My study of the scriptures has had a profound effect on my life. As I have studied, I have grown closer to God and found answers to real challenges in my life. This blog is a scripture journal that records insights I have discovered in the past and continue to gain as I search, ponder, and pray.

Friday, January 7, 2011

Between the Testaments--Key Changes in Leadership

Because of the historical events that took place during the inter-tastemental period, there were some key changes that took place in the culture of Israel, especially a new class of Jewish leaders.

Governor: The governor, or prefect, was a political appointee of Rome over a smaller Roman province. The governor was directly accountable to Rome, yet he could rule his province without interference from Rome. The prefect was appointed from the class of Romans that would be compared to medieval knights. Their army was formed by the gentiles who lived in the area under their rule. For major uprisings, they could call up Caesar for extra military help. Pontius Pilate was one of these governors.

Client-King: Herod was a client-king. He was king of Israel, but he was not independent. He was given ruling authority and could basically do whatever he wanted, as long as he kept good relations with Rome.

High Priest: Formerly was a descendant of Aaron and the religious leader. This was the person who was basically the "president of the church." When Christ was born, the high priest was now appointed by Roman leaders. He still held the highest religious position.
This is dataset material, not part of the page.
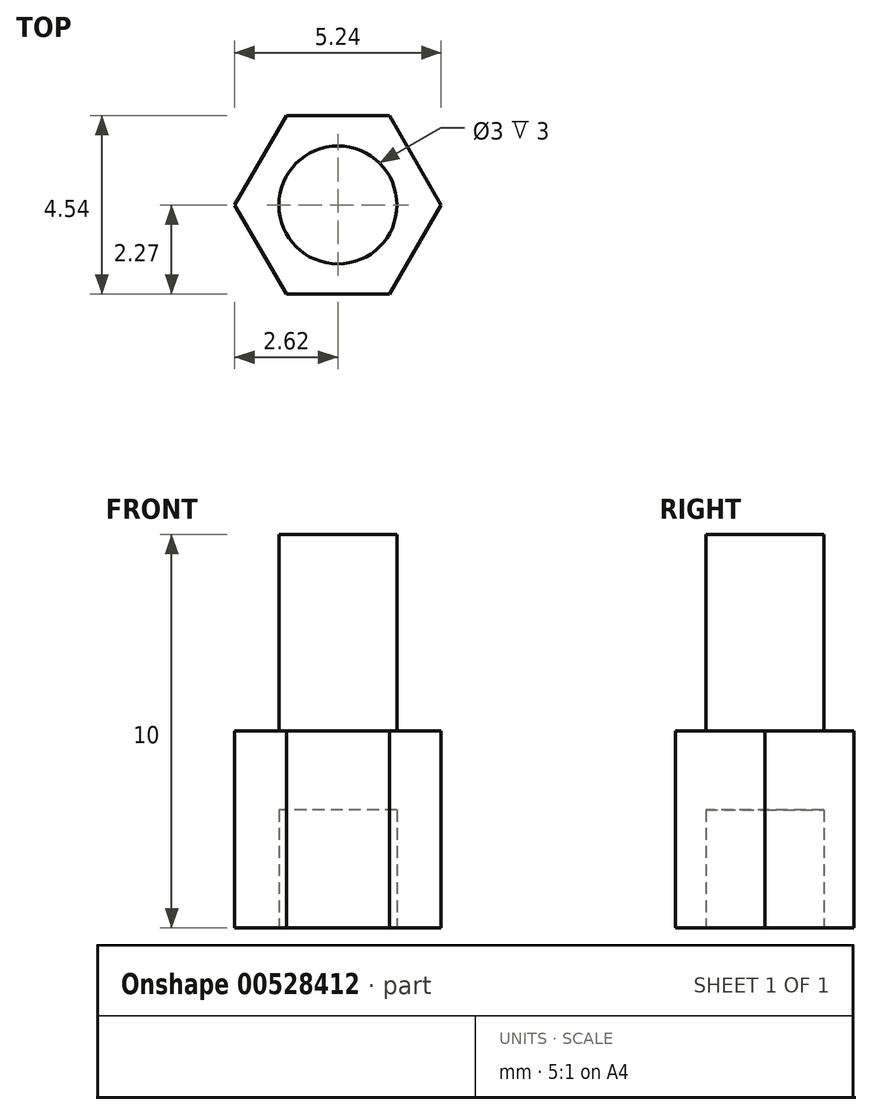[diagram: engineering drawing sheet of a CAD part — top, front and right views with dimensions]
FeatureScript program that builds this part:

Sadducees: This group of leaders most likely came from the old families of the high priests who came to power during the Maccabean period. They were the aristocracy of the Jews. Because they were both priests and wealthy, they had a lot of power.

Pharisees: This group of leaders came from the common people. They disliked the Romans and gentiles. Their emphasis was on the law, which they followed strictly. The oral law was derived from the Pharisees.

Scribes: In the Old Testament, scribes were a political position in court. After Ezra, scribes became teachers of the law. But not only were they teachers, they were also the interpreters of the law. This gave them a lot of power over the people. Most scribes were Pharisees.